I'm looking forward to playing to adults again though.

Monday 18 October 2010

Not even a double entendre on "bust"...

It has often been said that comedy does well in a downturn. Alternative Comedy started in the dark days of the late 70s/early 80s, and in our current economic crisis, stand up comedy has never been more popular. Michael McIntyre’s Roadshow, Live at the Apollo and many many panel shows dominate the TV schedules, and comedians seem to be filling more arenas around the country than rock stars these days. The rest of the country may be in recession, but comedy is booming.

However, if the last few years have taught us anything, it’s that if you have a boom, you’re going to have a bust. Why should comedy be any different?

The signs are already there. The open mic circuit is bursting at the seams with new, young comics desperate to get their chance in the spotlight. Unscrupulous promoters, the Bernie Madoffs of this world, exploit naïve newbies with pyramid scheme-like deals – bring a friend nights, pay to play deals. And yet still the new comics emerge from more and more stand up comedy courses, rushing into the lower levels of the circuit in an unregulated torrent, like debt-burdened graduates flooding in the job market just as employment opportunities dry up. It’s a supply and demand disaster waiting to happen.

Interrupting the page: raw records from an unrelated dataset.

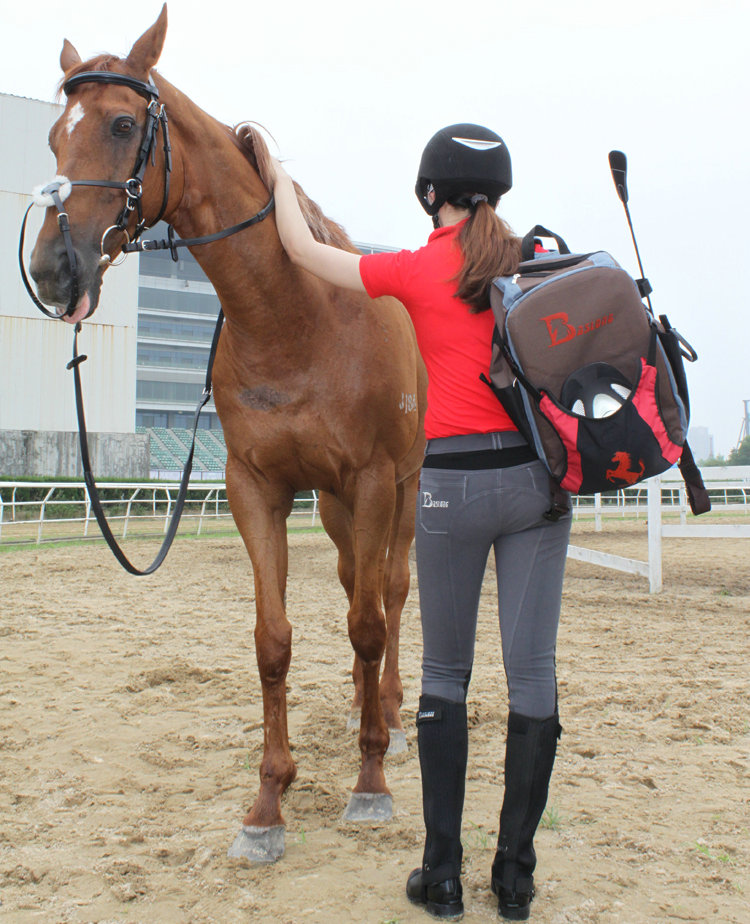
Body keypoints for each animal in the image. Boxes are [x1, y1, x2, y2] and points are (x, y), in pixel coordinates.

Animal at [28, 4, 427, 863]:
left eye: (121, 123)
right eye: (50, 138)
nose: (52, 269)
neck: (295, 316)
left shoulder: (373, 479)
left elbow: (369, 624)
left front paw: (370, 782)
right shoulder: (258, 486)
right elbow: (273, 640)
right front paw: (268, 803)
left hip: (402, 492)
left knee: (390, 595)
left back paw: (390, 716)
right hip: (336, 506)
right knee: (355, 584)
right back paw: (361, 710)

The internet could also play a part, just as in the dot.com crash. Sites like Twitter and Facebook spread new jokes around the world in seconds. Topical humour saturates our daily lives – trying to come up with original material is getting harder and harder as everyone is surrounded by comedy all of the time. From Youtube clips to text jokes to clever status updates, comedy has become democratized and therefore devalued. Why pay for laughs when you can listen to your mates mucking around on a new podcast?

Within a couple of years this could all come to a head. Rates of laughter will suddenly plummet. There’ll be a run on puns leading to a collapse in the value of observational material and the government will have to step in to prevent the collapse of large scale comedy clubs.

This will in turn lead to massive cutbacks in humour, with only a few wry remarks allowed as we have to pay back a huge chuckle deficit that will leave the next generation of comedians struggling under the massive weight of public frowning. Once famous comedians will be forced back into tiny comedy clubs and thousands of hopeful wannabes will have to find jobs in other devastated sectors such as teaching or banking.

And then with a single one liner it will start all over again.